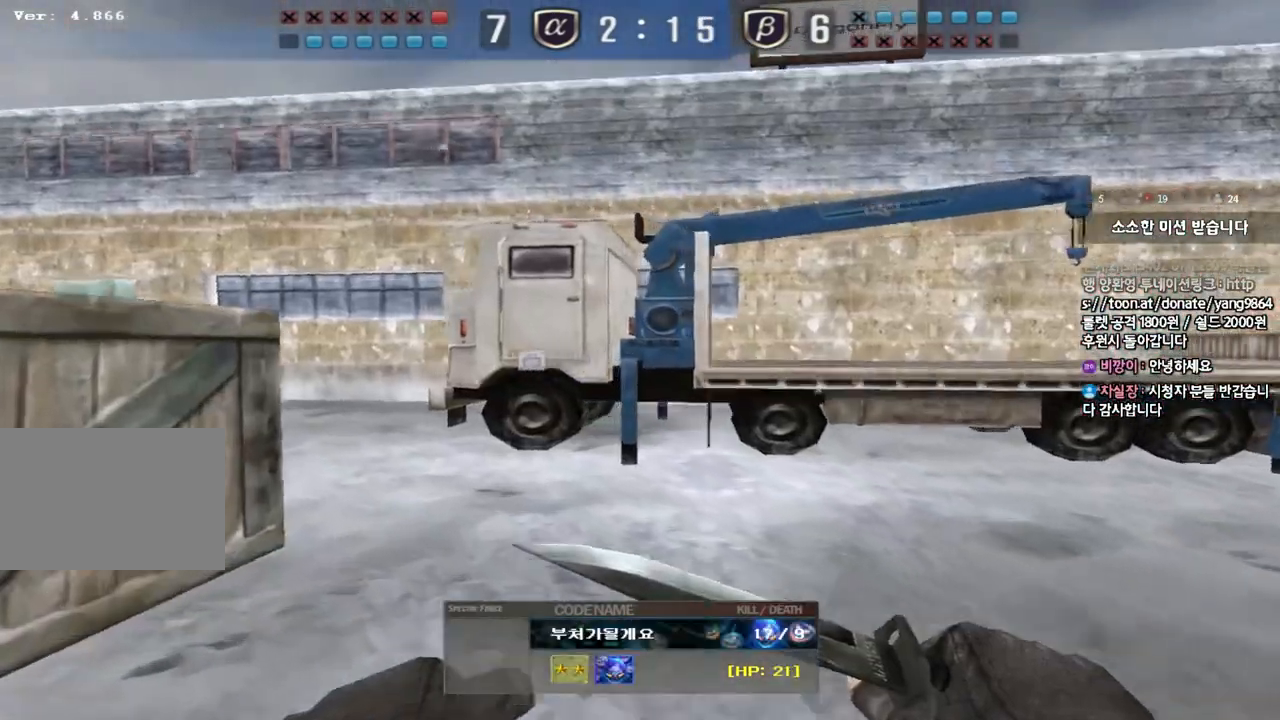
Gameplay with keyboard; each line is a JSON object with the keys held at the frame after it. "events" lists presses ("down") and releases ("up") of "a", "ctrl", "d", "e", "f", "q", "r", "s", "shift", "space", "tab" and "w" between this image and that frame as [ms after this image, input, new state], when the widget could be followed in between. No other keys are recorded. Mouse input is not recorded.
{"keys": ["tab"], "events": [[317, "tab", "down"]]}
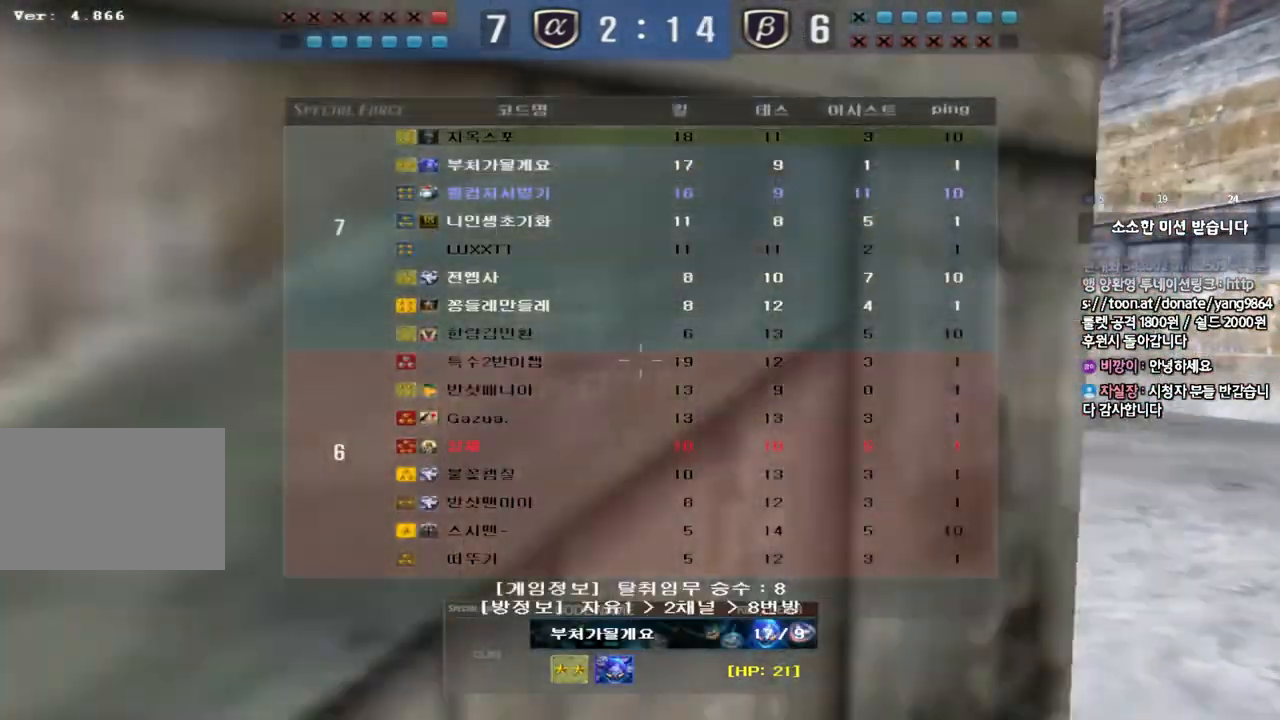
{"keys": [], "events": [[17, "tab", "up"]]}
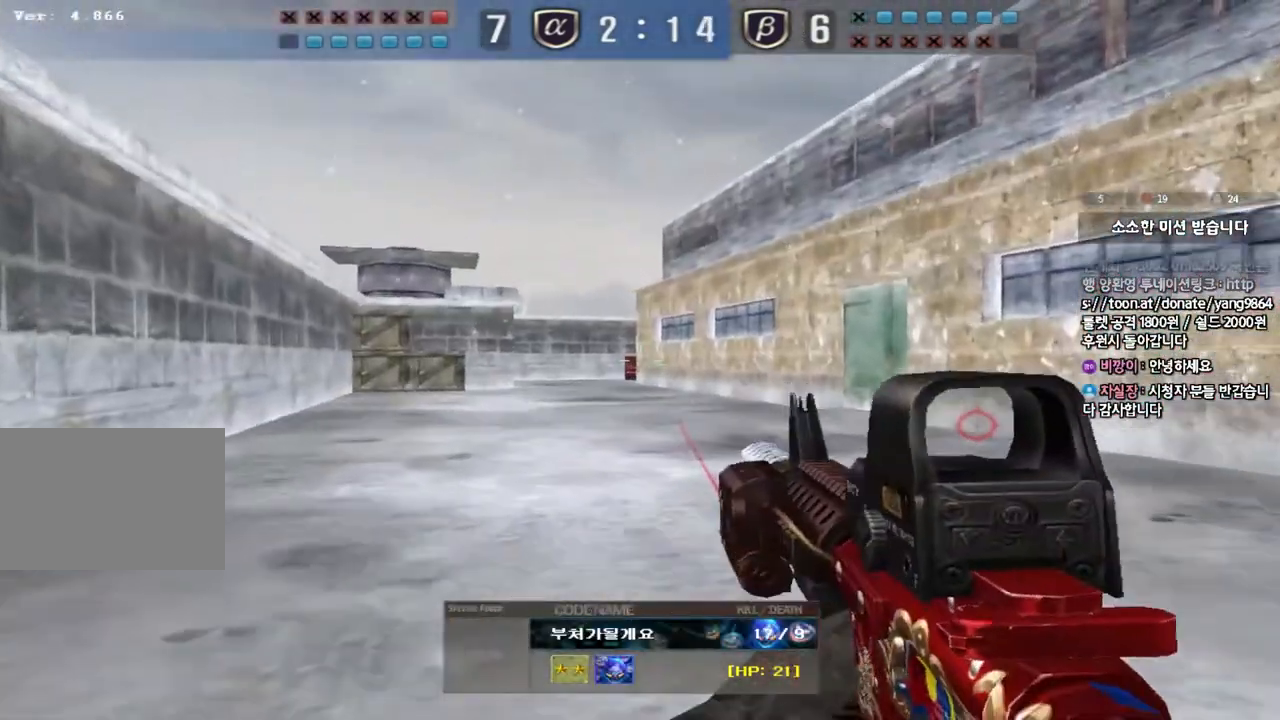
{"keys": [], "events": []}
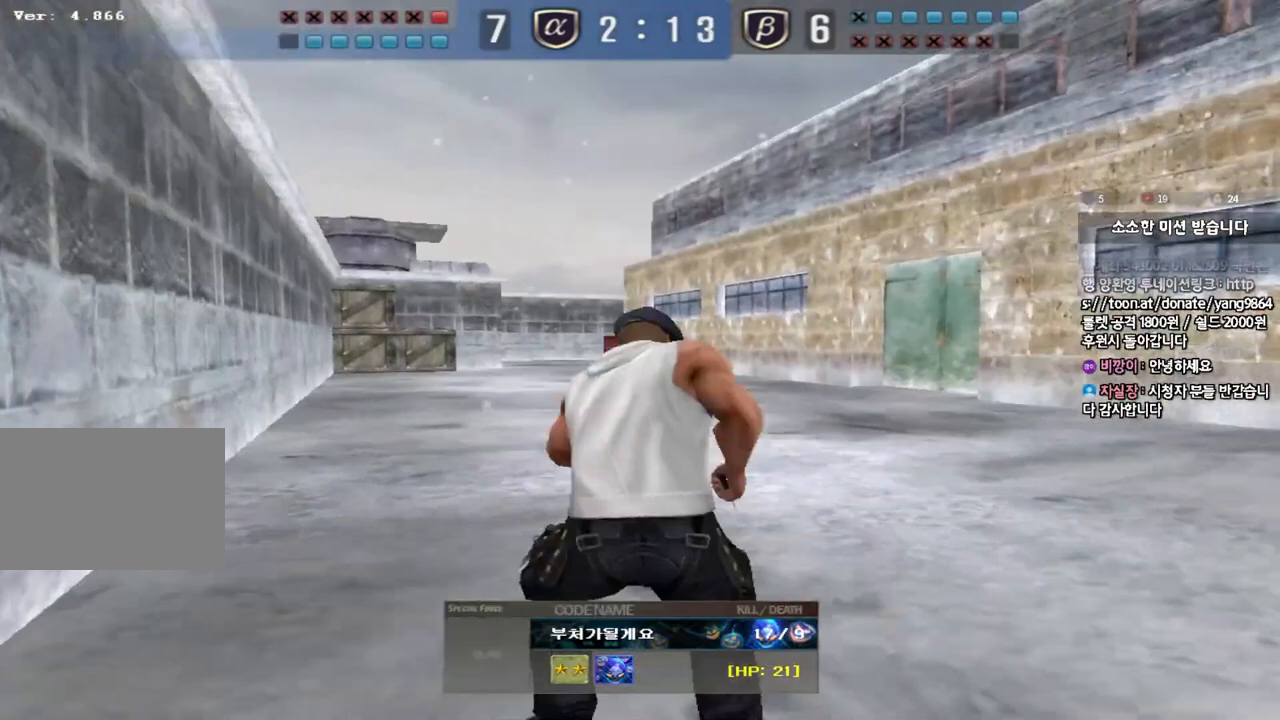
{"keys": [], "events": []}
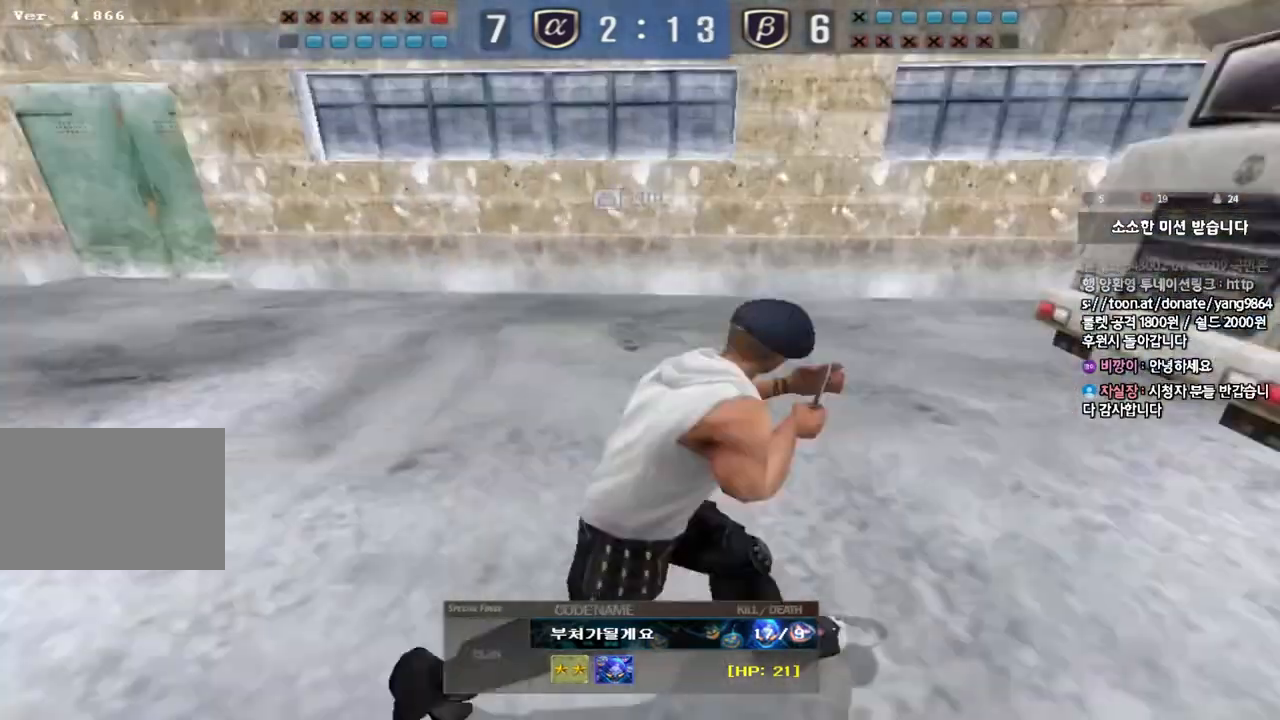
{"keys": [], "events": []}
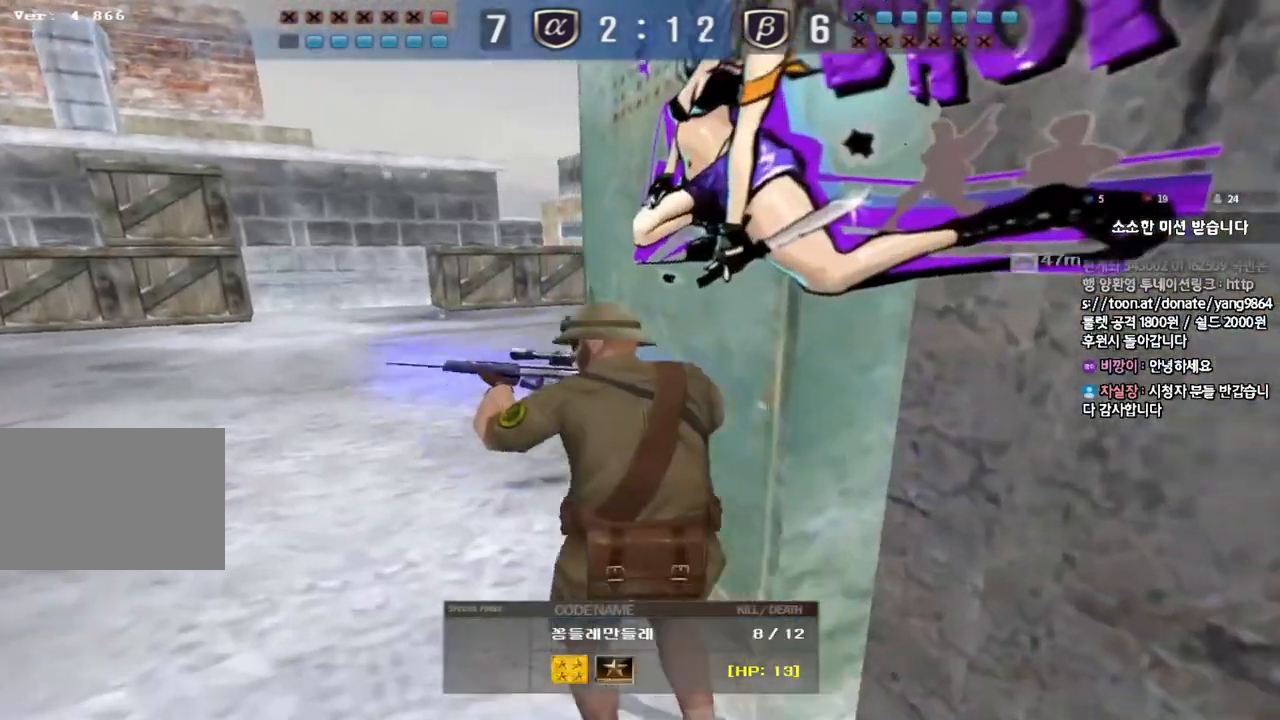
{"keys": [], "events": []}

============================================================

* _ASSIGNMENT_: Set down all of the material word for word, but keep each picture out.

* _COMPLETED EXERCISE_:
Gameplay with keyboard; each line is a JSON object with the keys held at the frame after it. "events" lists presses ("down") and releases ("up") of "a", "ctrl", "d", "e", "f", "q", "r", "s", "shift", "space", "tab" and "w" between this image and that frame as [ms after this image, input, new state], when the widget could be followed in between. No other keys are recorded. Mouse input is not recorded.
{"keys": ["tab"], "events": [[317, "tab", "down"]]}
{"keys": [], "events": [[17, "tab", "up"]]}
{"keys": [], "events": []}
{"keys": [], "events": []}
{"keys": [], "events": []}
{"keys": [], "events": []}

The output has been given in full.